И вот очень важное: недавно наш так называемый тесный круг признал во мне поэта. Нет, мне, конечно, грех жаловаться, ко мне все наши всегда относились не то чтобы благосклонно, а очень даже благосклонно – просили читать, любили слушать, не скупились по-доброму отозваться, а то ещё и расхвалить. В тот вечер, о котором я веду теперешний рассказ, народу у нас было немало, но, в основном, самые близкие и завсегдатаи. И мне захотелось, не знаю почему, почитать чернового «Сталина». Наконец, что называется, отважилась. «Сталин» – это кодовое название давным-давно начатого, ещё в школе, а потом писанного в Якутске и до сих пор не законченного (потому что я всё ещё что-то в нём правлю, шлифую, переделываю) стихотворения. Не о Сталине, разумеется, а о том, что я по поводу всего этого сталинского чувствую и думаю. Вообще-то, если бы Грибоедов позволил позаимствовать у него, я назвала бы эту свою виршу «Прошедшего житья подлейшие черты» …

Прочитываю.

Первая реакция – все замерли, во всяком случае, притихли: гражданского стиха, да ещё такого патетического, никто от меня не ожидал. Я растерялась, стала лепетать, что стих ещё сырой, незаконченный, что я над ним работаю.. И что-то ещё и ещё.

Меня прервал Женя Жбанов: «Это очень серьёзно – то, что ты написала. Как я понимаю, ты пренебрегла на сей раз сокровенными тайнами женского сердца, до которых ты большой охотник. Мне кажется, не зря пренебрегла. Этот твой «Сталин», ну поверь мне и перестань, пожалуйста, оправдываться, не волнуйся, этот «Сталин» – серьёзная и сильная вещь. Это уже разговор «о времени и о себе» .

Жбанов самый взрослый из нас и, я думаю, самый образованный. Короче – я никогда не ожидала услышать от него такое. Мне казалось, что к моим стихам, которые я читала раньше, он относился в лучшем случае снисходительно, а тут поди ж ты… И сразу же все вокруг зашумели, стали горячо высказываться, спорить, обсуждать. А я под шумок вышла на кухню и присела к окну, смущённая и, как бы от неожиданности, поверженная тем, что происходило вокруг. Несколько минут я вообще ничего не слышала. В моём мозгу звучал только голос Жени, и я изо всех сил старалась в точности запомнить, что именно он мне сказал, и выражение лица, и интонацию – нету ли какого подвоха и не показалось ли мне чего лишнего. Чтобы потом, позже, ничего не пропустив, воспроизвести и обо всём спокойно подумать.

В какой-то момент обо мне слегка подзабыли. Увлеклись собой, своими собственными эмоциями, впечатлениями, риторикой, одним словом. Но вот подходит Дэ. Немногословен: «Держись, Белка!» Потом Дубянский: «А знаешь, Жбанов совершено прав, этот твой стих – ответ художника на вызов времени. Ты молодец. Ты поэт».

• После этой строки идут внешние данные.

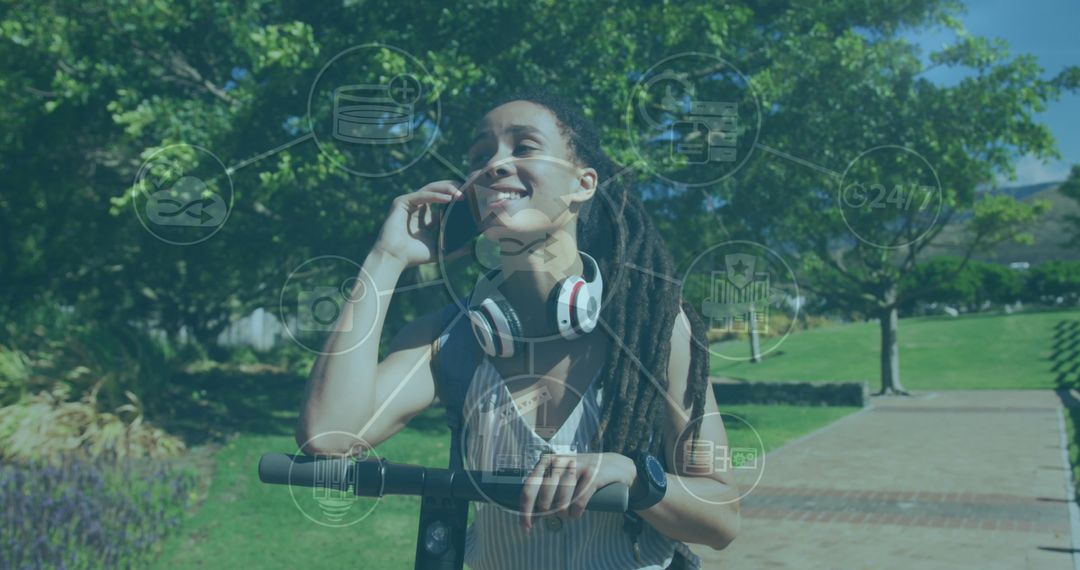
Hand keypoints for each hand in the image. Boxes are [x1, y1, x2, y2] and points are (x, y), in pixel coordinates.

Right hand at [372, 181, 464, 267]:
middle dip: (454, 188)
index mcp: (425, 216)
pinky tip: (449, 199)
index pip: (443, 199)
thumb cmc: (413, 256)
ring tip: (462, 195)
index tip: (472, 199)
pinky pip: (422, 195)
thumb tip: (471, 248)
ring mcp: (409, 202)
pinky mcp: (402, 202)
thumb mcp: (439, 250)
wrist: (394, 258)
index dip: (457, 197)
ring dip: (447, 189)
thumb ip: (455, 249)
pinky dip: (436, 196)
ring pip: (431, 188)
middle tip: (469, 191)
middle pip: (438, 190)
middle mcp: (417, 206)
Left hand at [518, 452, 635, 531]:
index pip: (529, 488)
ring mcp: (577, 467)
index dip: (525, 511)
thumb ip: (544, 492)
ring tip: (569, 514)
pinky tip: (576, 514)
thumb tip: (529, 519)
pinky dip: (576, 514)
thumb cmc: (581, 475)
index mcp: (547, 461)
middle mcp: (560, 461)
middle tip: (558, 514)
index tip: (526, 528)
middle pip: (544, 499)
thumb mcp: (560, 477)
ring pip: (561, 503)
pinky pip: (579, 503)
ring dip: (564, 515)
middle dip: (548, 514)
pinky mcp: (592, 475)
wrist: (614, 465)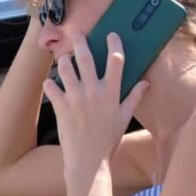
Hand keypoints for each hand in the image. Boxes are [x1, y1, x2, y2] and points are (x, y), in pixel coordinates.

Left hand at [42, 32, 148, 175]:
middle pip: (86, 58)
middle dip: (81, 42)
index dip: (114, 45)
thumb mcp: (124, 118)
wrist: (88, 160)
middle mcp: (93, 91)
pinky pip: (51, 87)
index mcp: (111, 93)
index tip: (111, 35)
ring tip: (64, 58)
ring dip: (64, 60)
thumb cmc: (108, 140)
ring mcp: (75, 98)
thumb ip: (134, 98)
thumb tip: (146, 83)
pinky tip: (50, 83)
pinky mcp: (61, 106)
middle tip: (78, 34)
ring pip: (67, 68)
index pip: (116, 61)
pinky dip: (49, 83)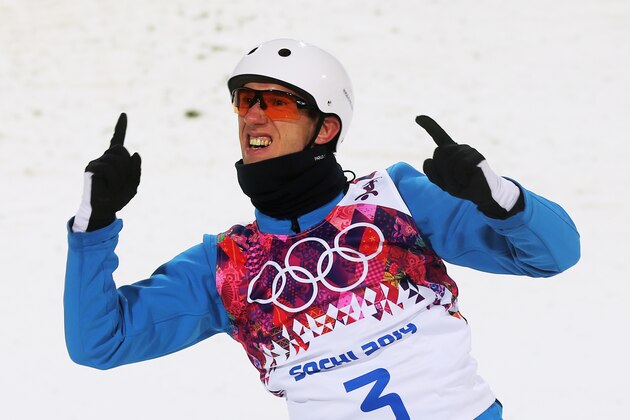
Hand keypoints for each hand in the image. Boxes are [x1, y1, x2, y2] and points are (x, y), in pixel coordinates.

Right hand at [72, 113, 141, 231]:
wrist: (104, 210)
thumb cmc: (118, 198)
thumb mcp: (133, 185)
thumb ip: (136, 169)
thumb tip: (135, 152)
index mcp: (115, 161)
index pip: (118, 141)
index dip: (120, 127)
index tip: (124, 114)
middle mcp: (105, 158)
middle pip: (122, 150)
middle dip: (127, 166)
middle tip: (122, 182)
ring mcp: (97, 162)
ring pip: (117, 160)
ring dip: (121, 177)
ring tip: (114, 187)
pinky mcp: (91, 168)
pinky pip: (108, 169)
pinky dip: (113, 181)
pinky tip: (107, 187)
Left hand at [416, 115, 521, 218]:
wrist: (483, 194)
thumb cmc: (463, 187)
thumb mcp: (443, 182)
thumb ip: (432, 173)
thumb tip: (427, 159)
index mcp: (450, 152)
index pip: (439, 135)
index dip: (429, 126)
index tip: (417, 117)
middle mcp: (459, 148)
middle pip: (438, 152)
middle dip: (440, 172)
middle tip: (450, 184)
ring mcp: (469, 151)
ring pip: (448, 162)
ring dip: (450, 179)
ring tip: (461, 184)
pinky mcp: (477, 157)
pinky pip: (460, 167)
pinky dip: (460, 179)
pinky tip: (468, 182)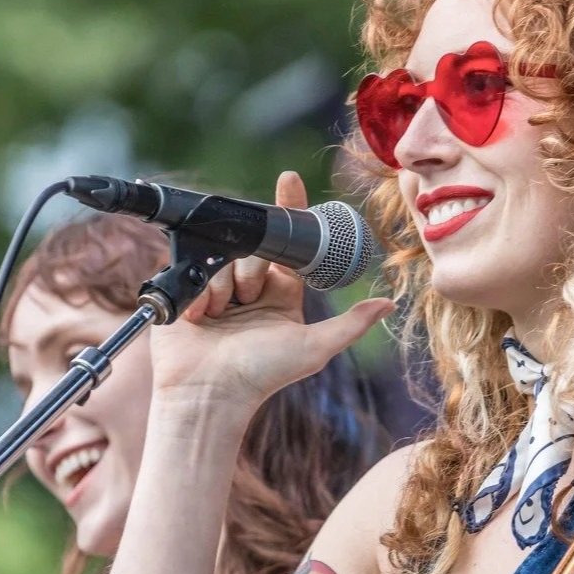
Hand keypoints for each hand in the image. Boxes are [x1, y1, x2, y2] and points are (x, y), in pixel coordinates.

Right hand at [148, 171, 391, 409]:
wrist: (208, 392)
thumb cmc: (262, 375)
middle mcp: (251, 286)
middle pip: (254, 247)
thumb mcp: (314, 348)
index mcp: (282, 293)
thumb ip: (351, 324)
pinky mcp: (185, 290)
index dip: (290, 212)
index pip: (290, 244)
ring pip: (223, 256)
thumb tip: (388, 303)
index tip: (289, 180)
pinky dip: (200, 292)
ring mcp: (217, 287)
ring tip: (220, 316)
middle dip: (251, 269)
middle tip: (248, 300)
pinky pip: (193, 268)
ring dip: (223, 285)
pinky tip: (199, 317)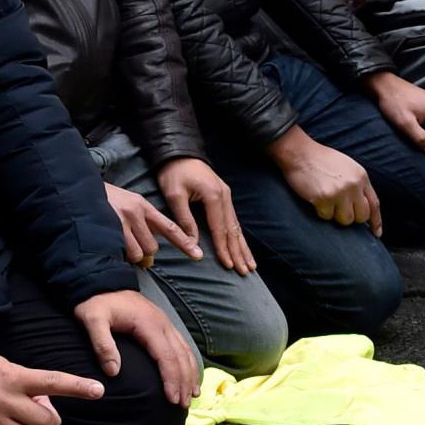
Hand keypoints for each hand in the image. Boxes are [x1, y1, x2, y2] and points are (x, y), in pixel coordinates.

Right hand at [0, 352, 104, 424]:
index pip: (52, 381)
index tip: (99, 390)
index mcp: (14, 377)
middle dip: (47, 419)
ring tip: (12, 417)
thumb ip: (29, 386)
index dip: (77, 387)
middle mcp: (6, 399)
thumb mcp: (5, 367)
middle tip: (37, 412)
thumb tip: (49, 409)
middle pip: (46, 420)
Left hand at [72, 288, 200, 405]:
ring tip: (192, 395)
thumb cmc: (96, 302)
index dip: (171, 380)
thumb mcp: (92, 320)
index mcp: (148, 324)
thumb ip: (102, 345)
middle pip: (180, 356)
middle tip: (184, 405)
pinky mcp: (162, 324)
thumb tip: (114, 372)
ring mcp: (164, 322)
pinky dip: (188, 362)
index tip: (173, 400)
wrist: (100, 280)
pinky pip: (181, 345)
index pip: (166, 357)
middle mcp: (162, 323)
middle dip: (184, 382)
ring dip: (190, 374)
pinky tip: (189, 375)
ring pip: (185, 351)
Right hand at [106, 180, 194, 267]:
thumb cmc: (105, 203)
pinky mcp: (109, 228)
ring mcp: (121, 220)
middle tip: (131, 247)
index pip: (170, 227)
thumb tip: (148, 258)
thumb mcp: (128, 206)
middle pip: (152, 247)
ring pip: (138, 253)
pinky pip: (122, 252)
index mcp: (143, 206)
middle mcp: (135, 212)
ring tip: (118, 244)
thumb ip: (142, 226)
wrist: (78, 191)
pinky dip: (119, 254)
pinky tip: (111, 246)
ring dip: (130, 256)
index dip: (184, 243)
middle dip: (144, 254)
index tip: (197, 255)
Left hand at [155, 156, 256, 275]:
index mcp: (214, 196)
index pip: (220, 228)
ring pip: (237, 226)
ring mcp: (227, 196)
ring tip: (251, 265)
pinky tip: (242, 247)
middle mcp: (225, 197)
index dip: (224, 249)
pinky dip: (238, 236)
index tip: (229, 266)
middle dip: (239, 252)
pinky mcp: (224, 196)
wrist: (179, 152)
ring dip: (243, 247)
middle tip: (245, 272)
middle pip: (233, 230)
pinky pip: (233, 220)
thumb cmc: (174, 173)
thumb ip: (185, 220)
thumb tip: (193, 244)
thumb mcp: (175, 195)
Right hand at [268, 125, 381, 233]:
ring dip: (335, 215)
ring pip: (345, 220)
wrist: (300, 153)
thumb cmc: (321, 160)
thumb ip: (357, 185)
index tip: (377, 233)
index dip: (376, 221)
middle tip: (339, 210)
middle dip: (351, 217)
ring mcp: (339, 192)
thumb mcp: (347, 167)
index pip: (374, 204)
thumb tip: (363, 207)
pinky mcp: (324, 198)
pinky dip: (320, 211)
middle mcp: (353, 185)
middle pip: (361, 216)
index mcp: (361, 177)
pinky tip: (316, 198)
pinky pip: (327, 216)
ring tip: (326, 201)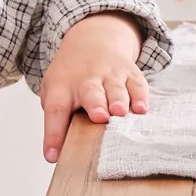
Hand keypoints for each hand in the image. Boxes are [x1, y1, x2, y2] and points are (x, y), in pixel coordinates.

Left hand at [40, 15, 149, 159]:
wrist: (93, 40)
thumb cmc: (71, 78)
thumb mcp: (54, 92)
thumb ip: (57, 120)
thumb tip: (58, 154)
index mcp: (62, 87)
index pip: (55, 109)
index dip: (54, 133)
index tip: (53, 155)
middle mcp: (86, 79)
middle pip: (90, 93)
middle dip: (96, 105)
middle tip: (99, 117)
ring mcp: (110, 74)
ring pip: (116, 89)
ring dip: (118, 101)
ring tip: (120, 112)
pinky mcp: (130, 73)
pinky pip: (137, 85)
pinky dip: (140, 97)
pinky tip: (142, 109)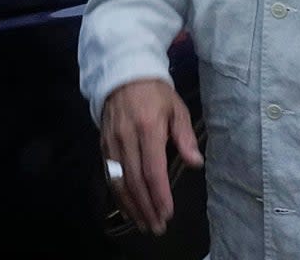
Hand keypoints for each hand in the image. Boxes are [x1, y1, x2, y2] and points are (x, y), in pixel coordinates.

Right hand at [100, 78, 203, 235]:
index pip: (152, 169)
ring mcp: (112, 142)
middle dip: (147, 207)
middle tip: (157, 227)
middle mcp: (127, 138)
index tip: (167, 212)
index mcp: (148, 128)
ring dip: (132, 206)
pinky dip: (118, 195)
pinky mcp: (103, 145)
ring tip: (144, 223)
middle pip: (135, 181)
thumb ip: (184, 137)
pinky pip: (109, 175)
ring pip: (119, 182)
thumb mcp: (176, 108)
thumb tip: (196, 163)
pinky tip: (128, 208)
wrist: (123, 74)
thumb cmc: (156, 92)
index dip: (159, 194)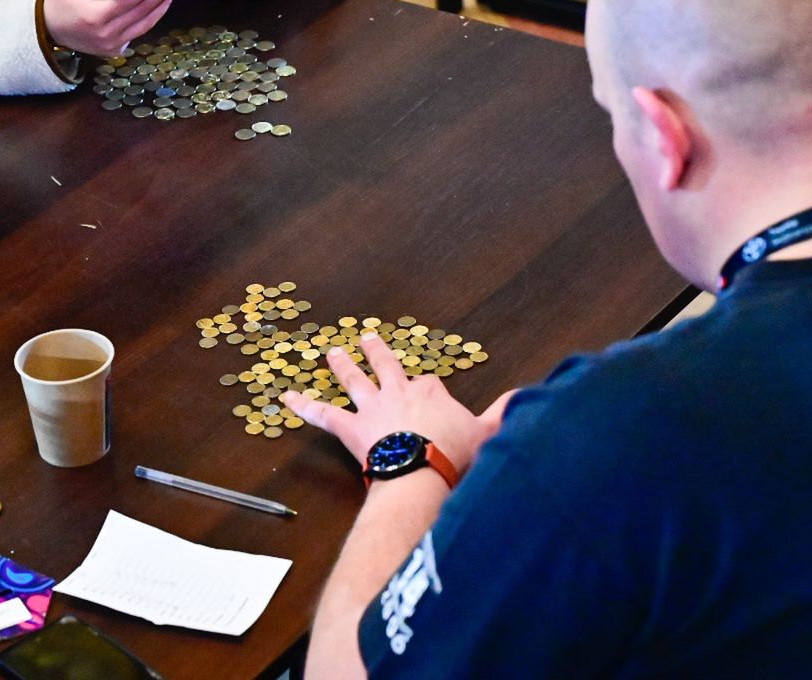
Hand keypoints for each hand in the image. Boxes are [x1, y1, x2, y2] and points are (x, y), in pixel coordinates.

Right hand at [42, 0, 187, 57]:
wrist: (48, 31)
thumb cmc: (58, 4)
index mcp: (96, 17)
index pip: (129, 1)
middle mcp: (108, 34)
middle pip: (143, 11)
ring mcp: (112, 45)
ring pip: (146, 24)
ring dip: (162, 5)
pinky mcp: (115, 50)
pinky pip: (139, 32)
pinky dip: (152, 17)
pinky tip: (161, 3)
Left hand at [283, 331, 516, 477]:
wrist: (423, 474)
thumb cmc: (454, 457)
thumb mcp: (488, 434)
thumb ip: (503, 415)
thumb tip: (525, 399)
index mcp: (430, 393)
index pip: (428, 383)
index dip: (427, 389)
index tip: (429, 393)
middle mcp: (398, 393)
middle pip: (386, 366)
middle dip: (377, 352)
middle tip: (367, 338)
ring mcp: (372, 409)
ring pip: (353, 380)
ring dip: (342, 367)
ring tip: (331, 353)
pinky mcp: (352, 429)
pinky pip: (324, 414)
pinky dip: (304, 406)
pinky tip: (286, 398)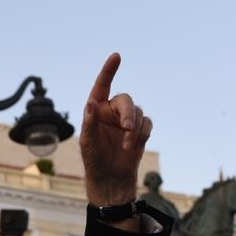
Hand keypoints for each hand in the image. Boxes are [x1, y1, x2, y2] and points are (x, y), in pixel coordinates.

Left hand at [80, 53, 152, 206]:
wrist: (111, 178)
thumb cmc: (94, 160)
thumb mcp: (87, 143)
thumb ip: (89, 122)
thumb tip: (91, 103)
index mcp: (97, 110)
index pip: (102, 86)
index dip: (108, 71)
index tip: (116, 56)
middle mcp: (112, 111)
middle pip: (126, 99)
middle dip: (127, 113)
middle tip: (127, 129)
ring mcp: (127, 120)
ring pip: (138, 112)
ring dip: (134, 130)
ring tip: (127, 146)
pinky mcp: (140, 130)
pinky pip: (147, 123)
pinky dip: (143, 133)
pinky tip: (134, 146)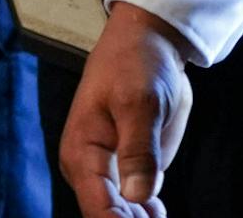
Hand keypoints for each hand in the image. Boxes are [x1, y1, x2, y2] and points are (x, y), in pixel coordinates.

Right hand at [62, 2, 193, 217]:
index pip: (98, 209)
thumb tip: (136, 196)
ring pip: (123, 215)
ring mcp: (111, 171)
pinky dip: (147, 215)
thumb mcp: (139, 102)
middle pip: (108, 217)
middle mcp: (91, 170)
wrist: (148, 42)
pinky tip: (160, 216)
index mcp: (82, 154)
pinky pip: (136, 206)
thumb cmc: (135, 63)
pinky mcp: (132, 169)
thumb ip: (139, 150)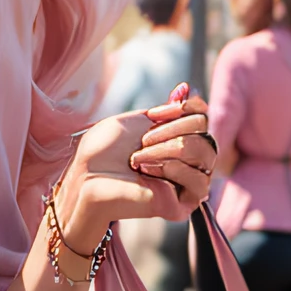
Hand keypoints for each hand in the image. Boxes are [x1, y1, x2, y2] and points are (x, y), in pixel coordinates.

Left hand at [58, 86, 213, 251]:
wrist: (87, 178)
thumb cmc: (102, 151)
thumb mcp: (134, 121)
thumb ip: (165, 110)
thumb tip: (187, 88)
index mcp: (175, 138)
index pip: (201, 116)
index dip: (185, 108)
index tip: (154, 114)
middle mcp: (186, 159)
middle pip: (204, 131)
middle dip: (170, 130)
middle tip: (142, 142)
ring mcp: (187, 181)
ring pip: (204, 152)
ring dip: (167, 150)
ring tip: (138, 160)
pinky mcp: (185, 202)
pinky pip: (199, 180)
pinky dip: (174, 170)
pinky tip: (148, 173)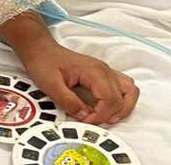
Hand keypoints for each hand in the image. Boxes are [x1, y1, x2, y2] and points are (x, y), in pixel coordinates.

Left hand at [18, 41, 138, 125]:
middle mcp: (104, 70)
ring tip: (107, 117)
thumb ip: (68, 102)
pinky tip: (107, 107)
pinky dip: (122, 100)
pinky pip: (124, 86)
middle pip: (123, 98)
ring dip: (124, 107)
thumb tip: (84, 115)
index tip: (86, 120)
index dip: (100, 115)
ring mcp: (106, 70)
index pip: (110, 99)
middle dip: (111, 114)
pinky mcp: (103, 73)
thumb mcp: (50, 85)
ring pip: (130, 91)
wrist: (40, 49)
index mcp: (93, 71)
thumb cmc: (44, 63)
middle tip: (94, 121)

Я начинаю приходить в себя, вслушиваюсь, различаю, кто что говорит. Высказывания разные, в основном хвалебные. Есть разумные, спокойные, но они почему-то улетучиваются из башки, а есть взахлёб восторженные, я бы сказала, какие-то неприлично-восторженные. Они-то как раз застревают во мне, задерживаются. И всё это вперемежку с цитатами из меня же. Неточными? Ничего страшного, уж как запомнили с голоса. Хотя нет, вот некоторые читают с листа моей рукописи, которая кочует из рук в руки.

С какой же лёгкостью озвучиваются совсем нелегко и иногда даже мучительно рождавшиеся слова и строчки… Строчки мои, строчечки, мои совсем ещё теплые, ещё как бы дымящиеся, совсем недавно появившиеся на свет! Я в первый раз воспринимаю вас на слух. Без меня, без моего дыхания и голоса вы кажетесь очень уязвимыми и иногда даже беспомощными…
Вслушиваюсь, как во что-то незнакомое, почти чужое. От волнения, наверное, не пойму, кто читает.

Ну а что же вы делали, люди,
Когда я ещё была маленькой?
И когда в заводские ясли
Водила меня мамаша,
И когда повязала я галстук,
Красный от крови павших…

Боже мой, как подробно… Зачем? И потом, чего это я вопрошаю людей? Их всех – я одна?

Ну а что ж мы все вместе делали?
Вот так же ползли с эскалаторов?
И радели под его боком…

Слава Богу, объединилась с людьми… Постой, постой, а это кто читает? Кажется, Валера.

А теперь мы такие умные
И во всём разобраться сумевшие…
Но не в том, почему славословили,
Улюлюкали дружно, со рвением,
Принимали любые условия
С небывалым воодушевлением…

– Молодец, Бэлка! – это Светочка.
– Замечательный стих! И ведь это же всё правда.
– Не знаю, а мне её любовные стихи нравятся гораздо больше… И правды в них больше. В этом много пафоса. Холодно…
Это говорит Надя. С ней не соглашаются. Снова заговорили наперебой:
– Тебе, Надь, холодно… А каково тогда всем было…
– Да правда тёплой не бывает…
– Да что ни говори, молодчина!
– Послушайте, да она свою Ахмадулина превзошла…
– А при чём тут Ахмадулина? Её это вовсе не интересует, она совсем по другой части.
— А вот Рождественского действительно переплюнула. Во всяком случае, по правде, по глубине…
– А может быть, ты скажешь, и самого Евтушенко?
– По правде… Так ей легко говорить правду, для себя и для нас по случаю. Её же не печатают…
– А этот стих не напечатают никогда, ни в каком обозримом будущем.
– Переплюнула наших кумиров! Эка куда хватили! Ну вас, ребята, занесло!
– До этого дело ещё не дошло и не дойдёт!
– А вы найдите, да-да, найдите у своих кумиров, да и вообще у кого-нибудь, такое: «Полыхни, неподкупная правда, // По опаске, бездумью, безволью, // Чтоб на площади голос радио // Содрогался от гнева и боли»…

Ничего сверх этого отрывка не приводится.